Folliculogenesis describes the process of activating an oocyte-containing primordial follicle from the ovarian reserve, and its development to the mature ovulatory stage. This process is highly complex and is controlled by extra- and intra-ovarian signalling events. Oocyte competence and capacity for fertilisation to support a viable pregnancy is acquired during folliculogenesis. Cancer, and cancer-based therapies can negatively affect this process, compromising fertility. Currently, preservation of fertility in these patients remains limited to surrogacy, oocyte freezing, oocyte donation or in vitro maturation (IVM). Recent reports of stem cells being used to produce fully competent oocytes, and subsequently healthy offspring in mice, has opened up a novel avenue for fertility preservation. However, translating these findings into human health first relies on enhancing our understanding of follicle growth, and mimicking its intricacies in vitro. Indeed, the future of oocytes from stem cells in humans comes with many possibilities, but currently faces several technical and ethical obstacles.

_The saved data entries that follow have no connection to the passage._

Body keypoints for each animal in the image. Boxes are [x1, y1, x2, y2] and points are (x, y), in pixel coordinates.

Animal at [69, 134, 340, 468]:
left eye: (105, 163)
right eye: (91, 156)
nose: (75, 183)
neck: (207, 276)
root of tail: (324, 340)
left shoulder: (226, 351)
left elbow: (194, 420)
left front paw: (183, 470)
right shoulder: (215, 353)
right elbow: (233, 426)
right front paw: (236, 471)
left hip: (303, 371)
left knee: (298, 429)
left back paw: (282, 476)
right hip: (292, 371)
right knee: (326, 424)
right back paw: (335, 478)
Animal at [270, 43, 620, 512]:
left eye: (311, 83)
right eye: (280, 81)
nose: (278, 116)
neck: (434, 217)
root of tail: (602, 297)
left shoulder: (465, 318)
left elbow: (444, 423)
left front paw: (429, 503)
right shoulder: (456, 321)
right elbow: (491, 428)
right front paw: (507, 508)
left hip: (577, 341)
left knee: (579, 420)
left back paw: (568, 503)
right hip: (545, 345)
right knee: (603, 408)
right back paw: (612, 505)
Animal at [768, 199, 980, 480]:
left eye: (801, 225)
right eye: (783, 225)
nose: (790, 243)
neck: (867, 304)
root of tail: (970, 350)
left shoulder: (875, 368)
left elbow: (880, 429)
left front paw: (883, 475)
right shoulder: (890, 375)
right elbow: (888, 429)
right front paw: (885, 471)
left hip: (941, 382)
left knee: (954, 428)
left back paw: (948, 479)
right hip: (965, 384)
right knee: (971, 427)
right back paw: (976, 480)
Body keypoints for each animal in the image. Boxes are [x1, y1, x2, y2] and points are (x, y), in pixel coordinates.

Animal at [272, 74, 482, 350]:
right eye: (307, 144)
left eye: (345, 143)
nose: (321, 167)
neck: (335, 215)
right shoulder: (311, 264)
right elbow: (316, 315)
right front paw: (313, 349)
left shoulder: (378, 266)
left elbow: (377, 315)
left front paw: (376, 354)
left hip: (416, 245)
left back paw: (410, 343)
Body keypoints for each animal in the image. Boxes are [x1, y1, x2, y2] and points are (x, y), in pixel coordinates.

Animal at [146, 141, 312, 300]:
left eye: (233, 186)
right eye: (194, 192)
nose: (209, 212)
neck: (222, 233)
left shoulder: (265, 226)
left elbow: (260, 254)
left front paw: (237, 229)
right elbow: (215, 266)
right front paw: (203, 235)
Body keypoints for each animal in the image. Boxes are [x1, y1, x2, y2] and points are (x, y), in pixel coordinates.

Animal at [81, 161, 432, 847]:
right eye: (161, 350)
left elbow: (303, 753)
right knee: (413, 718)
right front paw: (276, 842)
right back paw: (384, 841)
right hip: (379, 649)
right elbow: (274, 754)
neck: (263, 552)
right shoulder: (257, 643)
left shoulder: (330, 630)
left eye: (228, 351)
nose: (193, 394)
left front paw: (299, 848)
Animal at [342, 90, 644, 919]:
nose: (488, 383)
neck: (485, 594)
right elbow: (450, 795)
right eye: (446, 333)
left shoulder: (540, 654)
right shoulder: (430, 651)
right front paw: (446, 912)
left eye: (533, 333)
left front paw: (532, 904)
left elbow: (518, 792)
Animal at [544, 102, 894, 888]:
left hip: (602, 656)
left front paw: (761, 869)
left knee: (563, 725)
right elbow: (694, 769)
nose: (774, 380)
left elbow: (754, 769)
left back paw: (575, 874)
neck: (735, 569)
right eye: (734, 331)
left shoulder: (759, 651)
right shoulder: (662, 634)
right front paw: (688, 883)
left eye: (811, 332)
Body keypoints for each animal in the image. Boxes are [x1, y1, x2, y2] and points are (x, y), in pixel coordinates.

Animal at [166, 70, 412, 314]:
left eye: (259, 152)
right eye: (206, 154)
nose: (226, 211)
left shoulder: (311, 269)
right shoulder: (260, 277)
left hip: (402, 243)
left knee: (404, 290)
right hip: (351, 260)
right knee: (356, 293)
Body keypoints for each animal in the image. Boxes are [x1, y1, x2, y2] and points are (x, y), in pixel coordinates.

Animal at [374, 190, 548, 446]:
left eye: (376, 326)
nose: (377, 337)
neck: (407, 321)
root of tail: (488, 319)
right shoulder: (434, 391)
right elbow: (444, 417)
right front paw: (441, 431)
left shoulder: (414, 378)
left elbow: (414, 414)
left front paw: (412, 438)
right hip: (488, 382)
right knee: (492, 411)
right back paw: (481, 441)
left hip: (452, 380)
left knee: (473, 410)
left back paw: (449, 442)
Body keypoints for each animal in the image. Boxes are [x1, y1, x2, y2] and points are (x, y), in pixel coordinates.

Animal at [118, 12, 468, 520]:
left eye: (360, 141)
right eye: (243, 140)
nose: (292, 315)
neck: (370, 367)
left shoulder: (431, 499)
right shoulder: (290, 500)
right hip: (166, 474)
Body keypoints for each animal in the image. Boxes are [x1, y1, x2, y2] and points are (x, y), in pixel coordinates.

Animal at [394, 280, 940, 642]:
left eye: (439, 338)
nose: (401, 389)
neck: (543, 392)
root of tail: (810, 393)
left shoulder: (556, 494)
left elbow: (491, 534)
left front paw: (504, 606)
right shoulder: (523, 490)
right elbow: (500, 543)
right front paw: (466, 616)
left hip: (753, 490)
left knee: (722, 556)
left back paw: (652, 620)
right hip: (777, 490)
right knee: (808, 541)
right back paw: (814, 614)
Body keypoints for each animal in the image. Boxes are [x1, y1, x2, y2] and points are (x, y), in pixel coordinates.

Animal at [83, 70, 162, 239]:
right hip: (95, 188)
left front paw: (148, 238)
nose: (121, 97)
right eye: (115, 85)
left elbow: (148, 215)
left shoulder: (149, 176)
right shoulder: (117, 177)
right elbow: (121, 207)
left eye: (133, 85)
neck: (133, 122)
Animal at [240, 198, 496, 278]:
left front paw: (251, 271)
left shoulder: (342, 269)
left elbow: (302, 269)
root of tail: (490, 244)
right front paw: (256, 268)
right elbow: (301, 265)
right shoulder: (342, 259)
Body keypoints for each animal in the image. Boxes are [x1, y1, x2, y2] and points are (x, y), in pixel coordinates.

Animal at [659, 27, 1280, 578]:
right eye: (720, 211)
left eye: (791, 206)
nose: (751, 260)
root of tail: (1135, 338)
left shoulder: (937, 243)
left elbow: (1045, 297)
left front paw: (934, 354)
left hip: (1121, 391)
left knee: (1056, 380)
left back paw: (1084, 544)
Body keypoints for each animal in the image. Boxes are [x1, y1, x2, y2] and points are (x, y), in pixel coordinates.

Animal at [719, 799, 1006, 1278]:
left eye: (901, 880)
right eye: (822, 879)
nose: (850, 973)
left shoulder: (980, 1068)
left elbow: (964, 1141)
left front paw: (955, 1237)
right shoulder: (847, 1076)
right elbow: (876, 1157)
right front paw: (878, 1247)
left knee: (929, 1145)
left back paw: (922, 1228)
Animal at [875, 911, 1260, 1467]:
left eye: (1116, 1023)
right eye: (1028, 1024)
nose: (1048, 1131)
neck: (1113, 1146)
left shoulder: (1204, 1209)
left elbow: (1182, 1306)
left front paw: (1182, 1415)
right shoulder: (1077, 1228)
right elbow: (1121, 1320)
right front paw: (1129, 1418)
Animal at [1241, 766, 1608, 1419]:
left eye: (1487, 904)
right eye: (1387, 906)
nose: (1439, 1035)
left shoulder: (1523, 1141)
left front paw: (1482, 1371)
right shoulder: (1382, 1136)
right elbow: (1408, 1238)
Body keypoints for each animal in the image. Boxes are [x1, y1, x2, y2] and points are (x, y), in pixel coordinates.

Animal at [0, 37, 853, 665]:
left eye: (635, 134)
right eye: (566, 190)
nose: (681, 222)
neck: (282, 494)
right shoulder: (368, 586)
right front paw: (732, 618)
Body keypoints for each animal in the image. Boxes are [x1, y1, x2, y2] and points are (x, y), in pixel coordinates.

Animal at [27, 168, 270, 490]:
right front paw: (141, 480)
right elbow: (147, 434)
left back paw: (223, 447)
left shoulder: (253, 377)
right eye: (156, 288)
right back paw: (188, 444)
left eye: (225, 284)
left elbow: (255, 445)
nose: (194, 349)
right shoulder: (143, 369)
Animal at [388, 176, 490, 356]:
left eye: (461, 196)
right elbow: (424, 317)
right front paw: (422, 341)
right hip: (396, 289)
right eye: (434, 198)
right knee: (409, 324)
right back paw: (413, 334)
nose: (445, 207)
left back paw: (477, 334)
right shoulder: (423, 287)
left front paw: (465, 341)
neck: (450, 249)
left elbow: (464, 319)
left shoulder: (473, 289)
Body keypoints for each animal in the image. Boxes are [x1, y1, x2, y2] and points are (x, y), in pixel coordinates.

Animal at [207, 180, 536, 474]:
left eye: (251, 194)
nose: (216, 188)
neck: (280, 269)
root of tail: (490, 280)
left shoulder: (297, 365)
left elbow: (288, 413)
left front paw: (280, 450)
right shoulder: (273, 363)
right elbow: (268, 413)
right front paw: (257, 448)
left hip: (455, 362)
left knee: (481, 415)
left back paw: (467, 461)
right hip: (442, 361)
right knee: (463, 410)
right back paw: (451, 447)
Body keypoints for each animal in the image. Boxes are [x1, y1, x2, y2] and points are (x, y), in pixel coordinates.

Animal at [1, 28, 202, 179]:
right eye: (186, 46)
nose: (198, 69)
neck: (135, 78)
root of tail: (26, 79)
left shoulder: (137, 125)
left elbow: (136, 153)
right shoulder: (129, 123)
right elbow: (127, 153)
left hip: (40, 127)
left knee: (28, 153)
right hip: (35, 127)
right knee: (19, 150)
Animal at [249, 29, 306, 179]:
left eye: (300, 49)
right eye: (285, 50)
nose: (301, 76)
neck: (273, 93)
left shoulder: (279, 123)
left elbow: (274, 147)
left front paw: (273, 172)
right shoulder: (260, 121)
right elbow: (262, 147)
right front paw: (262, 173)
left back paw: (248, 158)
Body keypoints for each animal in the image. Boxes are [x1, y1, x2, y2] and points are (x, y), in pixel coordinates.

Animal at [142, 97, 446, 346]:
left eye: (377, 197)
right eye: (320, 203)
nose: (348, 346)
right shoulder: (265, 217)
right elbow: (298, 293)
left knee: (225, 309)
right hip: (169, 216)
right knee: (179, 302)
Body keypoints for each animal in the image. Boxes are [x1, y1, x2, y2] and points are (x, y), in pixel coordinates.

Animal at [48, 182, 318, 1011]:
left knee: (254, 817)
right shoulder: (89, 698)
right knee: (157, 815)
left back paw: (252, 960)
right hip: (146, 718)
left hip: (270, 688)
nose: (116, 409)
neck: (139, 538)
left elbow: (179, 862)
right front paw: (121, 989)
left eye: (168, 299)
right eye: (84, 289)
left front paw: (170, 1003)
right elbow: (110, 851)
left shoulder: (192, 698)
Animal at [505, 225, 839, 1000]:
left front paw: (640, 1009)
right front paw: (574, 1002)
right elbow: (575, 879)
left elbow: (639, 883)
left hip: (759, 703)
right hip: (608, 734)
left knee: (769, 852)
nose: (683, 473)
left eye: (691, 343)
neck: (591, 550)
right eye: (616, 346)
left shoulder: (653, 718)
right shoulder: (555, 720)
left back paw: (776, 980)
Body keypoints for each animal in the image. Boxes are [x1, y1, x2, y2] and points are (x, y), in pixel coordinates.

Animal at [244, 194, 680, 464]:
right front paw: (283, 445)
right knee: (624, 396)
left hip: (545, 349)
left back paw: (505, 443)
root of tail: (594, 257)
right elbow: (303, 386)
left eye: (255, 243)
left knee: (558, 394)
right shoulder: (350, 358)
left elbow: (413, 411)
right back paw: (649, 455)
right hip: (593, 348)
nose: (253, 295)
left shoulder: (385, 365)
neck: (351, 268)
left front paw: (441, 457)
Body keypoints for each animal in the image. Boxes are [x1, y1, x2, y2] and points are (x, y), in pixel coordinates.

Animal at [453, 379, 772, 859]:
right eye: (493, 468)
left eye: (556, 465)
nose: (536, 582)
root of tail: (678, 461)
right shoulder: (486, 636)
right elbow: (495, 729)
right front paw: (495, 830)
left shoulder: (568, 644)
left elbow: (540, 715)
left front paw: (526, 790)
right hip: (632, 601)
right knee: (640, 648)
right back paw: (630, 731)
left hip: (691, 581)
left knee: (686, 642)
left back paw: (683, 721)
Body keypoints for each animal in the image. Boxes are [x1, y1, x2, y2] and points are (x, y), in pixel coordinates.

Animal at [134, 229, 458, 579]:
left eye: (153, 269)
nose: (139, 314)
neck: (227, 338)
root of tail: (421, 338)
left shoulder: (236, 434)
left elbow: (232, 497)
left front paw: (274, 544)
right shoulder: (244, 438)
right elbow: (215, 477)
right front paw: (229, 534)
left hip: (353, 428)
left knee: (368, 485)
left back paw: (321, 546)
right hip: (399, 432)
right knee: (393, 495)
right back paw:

Overview of folliculogenesis and building a competent oocyte

The ovarian follicle containing an oocyte surrounded by somatic cells is the niche for the female germline which must be nourished and protected from sustained damage. The germ cells that eventually form follicles are first identified at 4 weeks gestation among stem cells in the embryonic epiblast. After migration to the gonadal ridge and proliferation, they enter meiosis and form nests surrounded by pre-granulosa cells. The nests breakdown between 25 and 40 weeks gestation to form primordial follicles, each of which contains an oocyte arrested in prophase of the meiotic cell cycle, surrounded by a single layer of squamous or flattened pre-granulosa cells. This process called oogenesis occurs over 150 and 250 days in the fetal ovary (Figure 1) (1, 2). At birth, the human female has approximately 300,000 primordial follicles (range 35,000-2.5 million), defined as the ovarian reserve (1, 3).This reserve is not replenished after birth under normal physiological circumstances. The size of the ovarian reserve declines with age until <1000 primordial follicles are present at the time of menopause (3, 4). The length of the fertile period from puberty to menopause is determined by (a) the rate of death of primordial follicles before being selected to activate, (b) their rate of activation, and (c) the size of the ovarian reserve at birth (1, 5). It follows that genetic or environmental factors such as chemotherapeutic agents or radiation that reduce the size of the ovarian reserve will shorten or even eliminate the fertile period.